The request: Turn the lines below into a JSON list of strings, one string per line and blank lines omitted, starting at the line containing "as h=2 m=9." and running through the line containing "returns **6:01:12**", inclusive.

Data for processing:
* * * * * * *

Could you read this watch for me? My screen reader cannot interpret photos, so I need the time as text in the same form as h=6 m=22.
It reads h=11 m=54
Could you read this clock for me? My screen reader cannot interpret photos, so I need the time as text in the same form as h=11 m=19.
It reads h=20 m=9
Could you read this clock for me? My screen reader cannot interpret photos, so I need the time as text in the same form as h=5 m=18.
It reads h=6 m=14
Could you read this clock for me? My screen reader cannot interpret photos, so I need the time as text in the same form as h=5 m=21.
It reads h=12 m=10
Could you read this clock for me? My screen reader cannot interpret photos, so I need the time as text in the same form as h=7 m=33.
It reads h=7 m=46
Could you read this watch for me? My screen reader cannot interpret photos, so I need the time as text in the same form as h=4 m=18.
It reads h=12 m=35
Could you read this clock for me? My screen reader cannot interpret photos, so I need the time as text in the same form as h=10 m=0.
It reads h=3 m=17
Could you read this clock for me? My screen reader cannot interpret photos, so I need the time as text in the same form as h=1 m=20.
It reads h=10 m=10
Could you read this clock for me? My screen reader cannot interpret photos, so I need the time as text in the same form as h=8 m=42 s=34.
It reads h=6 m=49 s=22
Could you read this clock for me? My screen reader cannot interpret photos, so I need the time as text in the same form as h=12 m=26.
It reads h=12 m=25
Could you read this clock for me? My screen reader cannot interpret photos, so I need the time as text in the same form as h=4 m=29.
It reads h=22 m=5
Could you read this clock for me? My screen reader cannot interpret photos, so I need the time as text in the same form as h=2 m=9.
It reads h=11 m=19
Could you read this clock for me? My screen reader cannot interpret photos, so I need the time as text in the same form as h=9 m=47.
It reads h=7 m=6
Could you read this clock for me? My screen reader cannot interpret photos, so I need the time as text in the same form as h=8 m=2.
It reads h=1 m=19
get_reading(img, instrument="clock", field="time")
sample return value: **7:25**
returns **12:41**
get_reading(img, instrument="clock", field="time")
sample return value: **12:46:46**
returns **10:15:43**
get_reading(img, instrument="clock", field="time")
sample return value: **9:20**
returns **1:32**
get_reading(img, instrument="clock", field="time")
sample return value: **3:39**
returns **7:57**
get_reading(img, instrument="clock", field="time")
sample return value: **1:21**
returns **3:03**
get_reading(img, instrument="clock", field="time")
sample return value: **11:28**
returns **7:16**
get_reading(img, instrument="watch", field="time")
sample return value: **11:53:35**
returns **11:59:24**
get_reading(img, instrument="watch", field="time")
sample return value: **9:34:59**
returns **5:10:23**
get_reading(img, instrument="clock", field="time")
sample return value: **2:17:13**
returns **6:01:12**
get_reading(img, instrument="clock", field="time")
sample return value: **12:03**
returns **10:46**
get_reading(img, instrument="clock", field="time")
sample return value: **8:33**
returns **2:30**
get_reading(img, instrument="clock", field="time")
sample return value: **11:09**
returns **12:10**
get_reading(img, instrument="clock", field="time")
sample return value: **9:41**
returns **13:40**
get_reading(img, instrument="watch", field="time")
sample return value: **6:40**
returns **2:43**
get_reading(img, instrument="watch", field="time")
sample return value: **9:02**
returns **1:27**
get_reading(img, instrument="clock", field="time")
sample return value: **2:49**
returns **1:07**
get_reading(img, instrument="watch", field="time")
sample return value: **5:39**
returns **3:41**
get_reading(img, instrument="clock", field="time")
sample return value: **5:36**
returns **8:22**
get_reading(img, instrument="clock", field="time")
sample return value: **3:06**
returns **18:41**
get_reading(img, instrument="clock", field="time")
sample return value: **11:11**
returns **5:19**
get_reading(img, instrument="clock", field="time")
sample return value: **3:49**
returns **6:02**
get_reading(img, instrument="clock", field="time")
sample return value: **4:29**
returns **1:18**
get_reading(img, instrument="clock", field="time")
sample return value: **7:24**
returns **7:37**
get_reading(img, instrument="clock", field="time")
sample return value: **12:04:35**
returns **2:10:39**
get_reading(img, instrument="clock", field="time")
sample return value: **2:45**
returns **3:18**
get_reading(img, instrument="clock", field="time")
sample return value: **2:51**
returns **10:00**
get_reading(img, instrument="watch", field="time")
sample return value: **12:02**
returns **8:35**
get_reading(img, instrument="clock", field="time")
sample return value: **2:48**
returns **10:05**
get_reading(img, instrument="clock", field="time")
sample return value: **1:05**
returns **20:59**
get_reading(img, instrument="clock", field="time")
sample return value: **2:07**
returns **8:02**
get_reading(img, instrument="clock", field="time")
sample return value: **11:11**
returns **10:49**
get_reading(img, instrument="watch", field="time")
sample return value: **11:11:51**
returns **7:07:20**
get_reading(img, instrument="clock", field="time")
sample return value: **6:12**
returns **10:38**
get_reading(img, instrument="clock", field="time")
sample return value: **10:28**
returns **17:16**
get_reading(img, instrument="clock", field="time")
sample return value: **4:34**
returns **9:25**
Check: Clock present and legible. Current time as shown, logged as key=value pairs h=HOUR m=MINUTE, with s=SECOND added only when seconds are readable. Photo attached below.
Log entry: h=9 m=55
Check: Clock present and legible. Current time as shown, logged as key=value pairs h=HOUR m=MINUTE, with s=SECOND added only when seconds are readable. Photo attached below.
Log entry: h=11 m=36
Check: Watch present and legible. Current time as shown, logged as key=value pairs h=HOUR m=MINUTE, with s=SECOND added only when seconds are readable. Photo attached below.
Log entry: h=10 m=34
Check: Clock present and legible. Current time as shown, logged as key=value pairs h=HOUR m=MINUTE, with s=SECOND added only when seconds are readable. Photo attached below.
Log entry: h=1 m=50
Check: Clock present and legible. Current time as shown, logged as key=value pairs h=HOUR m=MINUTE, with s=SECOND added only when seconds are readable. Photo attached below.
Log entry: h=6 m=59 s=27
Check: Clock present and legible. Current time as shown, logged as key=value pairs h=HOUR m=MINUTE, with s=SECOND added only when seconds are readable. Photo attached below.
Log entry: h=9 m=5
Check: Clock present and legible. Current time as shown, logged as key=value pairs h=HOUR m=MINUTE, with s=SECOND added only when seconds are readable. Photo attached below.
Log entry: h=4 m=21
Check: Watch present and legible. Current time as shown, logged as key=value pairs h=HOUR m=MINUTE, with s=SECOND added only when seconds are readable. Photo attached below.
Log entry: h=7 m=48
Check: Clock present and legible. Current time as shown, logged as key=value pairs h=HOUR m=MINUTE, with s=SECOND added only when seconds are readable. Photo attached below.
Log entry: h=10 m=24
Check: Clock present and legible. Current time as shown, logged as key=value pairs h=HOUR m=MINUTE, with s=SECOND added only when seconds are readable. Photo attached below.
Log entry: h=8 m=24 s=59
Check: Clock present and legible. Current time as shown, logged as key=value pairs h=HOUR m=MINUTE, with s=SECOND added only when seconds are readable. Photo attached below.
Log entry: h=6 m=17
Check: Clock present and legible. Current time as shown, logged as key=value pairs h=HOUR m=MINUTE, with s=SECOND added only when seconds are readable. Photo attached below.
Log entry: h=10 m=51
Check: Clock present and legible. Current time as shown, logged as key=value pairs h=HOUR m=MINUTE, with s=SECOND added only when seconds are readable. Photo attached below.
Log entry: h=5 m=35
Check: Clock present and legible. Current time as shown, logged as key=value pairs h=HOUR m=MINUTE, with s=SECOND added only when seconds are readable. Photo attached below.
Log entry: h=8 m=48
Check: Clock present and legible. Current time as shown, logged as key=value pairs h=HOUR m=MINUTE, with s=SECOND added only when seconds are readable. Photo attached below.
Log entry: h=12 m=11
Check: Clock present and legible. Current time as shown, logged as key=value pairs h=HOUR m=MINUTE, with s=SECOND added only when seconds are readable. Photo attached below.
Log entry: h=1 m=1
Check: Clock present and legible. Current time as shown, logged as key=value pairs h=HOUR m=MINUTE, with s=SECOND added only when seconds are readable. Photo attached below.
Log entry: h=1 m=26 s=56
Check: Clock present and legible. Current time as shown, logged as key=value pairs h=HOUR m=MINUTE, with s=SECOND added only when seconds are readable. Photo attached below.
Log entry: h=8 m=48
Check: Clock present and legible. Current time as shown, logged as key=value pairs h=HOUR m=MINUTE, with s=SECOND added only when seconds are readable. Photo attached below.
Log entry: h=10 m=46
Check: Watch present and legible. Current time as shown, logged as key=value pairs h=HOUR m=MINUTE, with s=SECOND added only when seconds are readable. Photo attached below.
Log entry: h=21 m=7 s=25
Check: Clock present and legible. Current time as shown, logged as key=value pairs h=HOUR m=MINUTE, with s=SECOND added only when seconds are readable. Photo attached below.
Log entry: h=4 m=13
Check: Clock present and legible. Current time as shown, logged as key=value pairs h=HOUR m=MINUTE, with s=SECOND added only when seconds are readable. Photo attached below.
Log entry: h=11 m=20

* * * * * * *

Solution to the exercise:
[
  "Could you read this clock for me? My screen reader cannot interpret photos, so I need the time as text in the same form as h=2 m=9.",
  "It reads h=11 m=19",
  "Could you read this clock for me? My screen reader cannot interpret photos, so I need the time as text in the same form as h=9 m=47.",
  "It reads h=7 m=6",
  "Could you read this clock for me? My screen reader cannot interpret photos, so I need the time as text in the same form as h=8 m=2.",
  "It reads h=1 m=19",
  "get_reading(img, instrument=\"clock\", field=\"time\")",
  "sample return value: **7:25**",
  "returns **12:41**",
  "get_reading(img, instrument=\"clock\", field=\"time\")",
  "sample return value: **12:46:46**",
  "returns **10:15:43**",
  "get_reading(img, instrument=\"clock\", field=\"time\")",
  "sample return value: **9:20**",
  "returns **1:32**",
  "get_reading(img, instrument=\"clock\", field=\"time\")",
  "sample return value: **3:39**",
  "returns **7:57**",
  "get_reading(img, instrument=\"clock\", field=\"time\")",
  "sample return value: **1:21**",
  "returns **3:03**",
  "get_reading(img, instrument=\"clock\", field=\"time\")",
  "sample return value: **11:28**",
  "returns **7:16**",
  "get_reading(img, instrument=\"watch\", field=\"time\")",
  "sample return value: **11:53:35**",
  "returns **11:59:24**",
  "get_reading(img, instrument=\"watch\", field=\"time\")",
  "sample return value: **9:34:59**",
  "returns **5:10:23**",
  "get_reading(img, instrument=\"clock\", field=\"time\")",
  "sample return value: **2:17:13**",
  "returns **6:01:12**"
]